Paris
I haven't written for a very long time, mostly because I was concentrating on a project which wound up taking a few months longer than I'd hoped: editing a print version of the Wikitravel Paris guide for Wikitravel Press.
In case you're not familiar with Wikitravel it's a travel guide built using the Wiki method, which is to say using a website that anybody can edit. Those of us who have been involved with Wikitravel over the last 5 years or so think that this sort of massive open collaboration is not just the best way to write a good up-to-date travel guide, but really the only way that is economically feasible.
As we've seen in the press recently the other guides, the ones you find in a bookstore, are often years out-of-date and in many cases don't even pay their contributors enough to visit the country they're writing about.
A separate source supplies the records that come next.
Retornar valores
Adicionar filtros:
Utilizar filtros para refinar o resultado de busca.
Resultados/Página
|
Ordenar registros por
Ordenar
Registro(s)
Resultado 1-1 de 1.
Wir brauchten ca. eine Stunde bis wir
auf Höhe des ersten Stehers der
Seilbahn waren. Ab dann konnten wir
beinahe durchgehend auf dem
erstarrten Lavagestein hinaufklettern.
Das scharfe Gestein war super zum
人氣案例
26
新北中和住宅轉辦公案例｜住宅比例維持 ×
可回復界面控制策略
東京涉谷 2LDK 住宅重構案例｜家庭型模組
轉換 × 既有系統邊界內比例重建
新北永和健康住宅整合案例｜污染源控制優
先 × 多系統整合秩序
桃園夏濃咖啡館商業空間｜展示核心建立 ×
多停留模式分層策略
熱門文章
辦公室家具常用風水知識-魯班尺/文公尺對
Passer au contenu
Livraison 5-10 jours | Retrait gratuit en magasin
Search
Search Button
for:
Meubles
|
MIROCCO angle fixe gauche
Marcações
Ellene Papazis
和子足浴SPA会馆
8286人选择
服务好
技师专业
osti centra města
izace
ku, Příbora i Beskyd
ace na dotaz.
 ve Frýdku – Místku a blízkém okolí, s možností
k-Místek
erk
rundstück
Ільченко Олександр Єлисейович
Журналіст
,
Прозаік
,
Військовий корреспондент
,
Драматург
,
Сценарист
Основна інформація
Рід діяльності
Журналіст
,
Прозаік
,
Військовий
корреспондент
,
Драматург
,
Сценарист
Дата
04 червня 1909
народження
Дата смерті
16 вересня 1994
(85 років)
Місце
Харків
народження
Wikitravel contributors have at least mostly been to the places they write about, and are quick to complain when something is inaccurate, and remember in a wiki a complaint is tantamount to fixing the problem.
But there's more! Wikitravel Paris also represents the first major scale collaboration between Wikitravellers and the OpenStreetMap project which is a project to produce a detailed street-level map of the entire planet.
The book contains 20 super-detailed maps generated from OSM data. These maps supersede and exceed by some margin of quality the original Wikitravel Paris maps which I made in 2004, and I'm proud to say that I've contributed some data to them, and am deeply grateful to the OSM community to their gift to the world in providing the platform and the rest of the data in the map.